### Task
The entries below are to be repeated verbatim, in full.

### Records to use
========================

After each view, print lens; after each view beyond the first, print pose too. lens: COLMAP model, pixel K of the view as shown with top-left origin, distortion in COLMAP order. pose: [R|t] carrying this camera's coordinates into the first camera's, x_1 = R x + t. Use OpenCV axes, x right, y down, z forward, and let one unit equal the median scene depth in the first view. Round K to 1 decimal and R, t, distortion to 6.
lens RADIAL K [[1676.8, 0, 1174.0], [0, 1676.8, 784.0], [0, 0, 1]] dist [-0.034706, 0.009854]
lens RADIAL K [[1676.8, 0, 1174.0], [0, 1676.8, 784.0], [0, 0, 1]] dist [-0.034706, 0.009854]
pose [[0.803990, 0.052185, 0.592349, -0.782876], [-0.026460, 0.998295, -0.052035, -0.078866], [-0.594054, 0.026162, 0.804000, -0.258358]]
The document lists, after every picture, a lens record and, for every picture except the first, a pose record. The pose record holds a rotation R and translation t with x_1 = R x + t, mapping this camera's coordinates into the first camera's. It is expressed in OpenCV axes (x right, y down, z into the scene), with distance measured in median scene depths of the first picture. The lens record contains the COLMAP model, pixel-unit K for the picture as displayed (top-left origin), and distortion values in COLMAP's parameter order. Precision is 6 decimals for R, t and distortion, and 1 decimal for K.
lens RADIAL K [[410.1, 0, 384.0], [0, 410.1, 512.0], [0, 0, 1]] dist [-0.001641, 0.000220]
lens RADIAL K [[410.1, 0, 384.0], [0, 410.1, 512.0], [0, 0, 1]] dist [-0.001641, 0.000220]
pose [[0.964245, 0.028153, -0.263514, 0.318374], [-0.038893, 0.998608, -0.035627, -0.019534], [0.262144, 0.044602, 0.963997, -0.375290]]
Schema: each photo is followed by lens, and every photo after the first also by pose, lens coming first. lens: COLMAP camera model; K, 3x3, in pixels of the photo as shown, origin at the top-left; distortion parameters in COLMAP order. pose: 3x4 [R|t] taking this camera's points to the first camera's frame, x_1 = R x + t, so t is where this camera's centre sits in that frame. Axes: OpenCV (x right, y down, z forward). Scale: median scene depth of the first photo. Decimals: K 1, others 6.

========================

### Response for this exercise
After each view, print lens; after each view beyond the first, print pose too. lens: COLMAP model, pixel K of the view as shown with top-left origin, distortion in COLMAP order. pose: [R|t] carrying this camera's coordinates into the first camera's, x_1 = R x + t. Use OpenCV axes, x right, y down, z forward, and let one unit equal the median scene depth in the first view. Round K to 1 decimal and R, t, distortion to 6.
lens RADIAL K [[1676.8, 0, 1174.0], [0, 1676.8, 784.0], [0, 0, 1]] dist [-0.034706, 0.009854]
lens RADIAL K [[1676.8, 0, 1174.0], [0, 1676.8, 784.0], [0, 0, 1]] dist [-0.034706, 0.009854]
pose [[0.803990, 0.052185, 0.592349, -0.782876], [-0.026460, 0.998295, -0.052035, -0.078866], [-0.594054, 0.026162, 0.804000, -0.258358]]
The document lists, after every picture, a lens record and, for every picture except the first, a pose record. The pose record holds a rotation R and translation t with x_1 = R x + t, mapping this camera's coordinates into the first camera's. It is expressed in OpenCV axes (x right, y down, z into the scene), with distance measured in median scene depths of the first picture. The lens record contains the COLMAP model, pixel-unit K for the picture as displayed (top-left origin), and distortion values in COLMAP's parameter order. Precision is 6 decimals for R, t and distortion, and 1 decimal for K.
lens RADIAL K [[410.1, 0, 384.0], [0, 410.1, 512.0], [0, 0, 1]] dist [-0.001641, 0.000220]
lens RADIAL K [[410.1, 0, 384.0], [0, 410.1, 512.0], [0, 0, 1]] dist [-0.001641, 0.000220]
pose [[0.964245, 0.028153, -0.263514, 0.318374], [-0.038893, 0.998608, -0.035627, -0.019534], [0.262144, 0.044602, 0.963997, -0.375290]]
Schema: each photo is followed by lens, and every photo after the first also by pose, lens coming first. lens: COLMAP camera model; K, 3x3, in pixels of the photo as shown, origin at the top-left; distortion parameters in COLMAP order. pose: 3x4 [R|t] taking this camera's points to the first camera's frame, x_1 = R x + t, so t is where this camera's centre sits in that frame. Axes: OpenCV (x right, y down, z forward). Scale: median scene depth of the first photo. Decimals: K 1, others 6.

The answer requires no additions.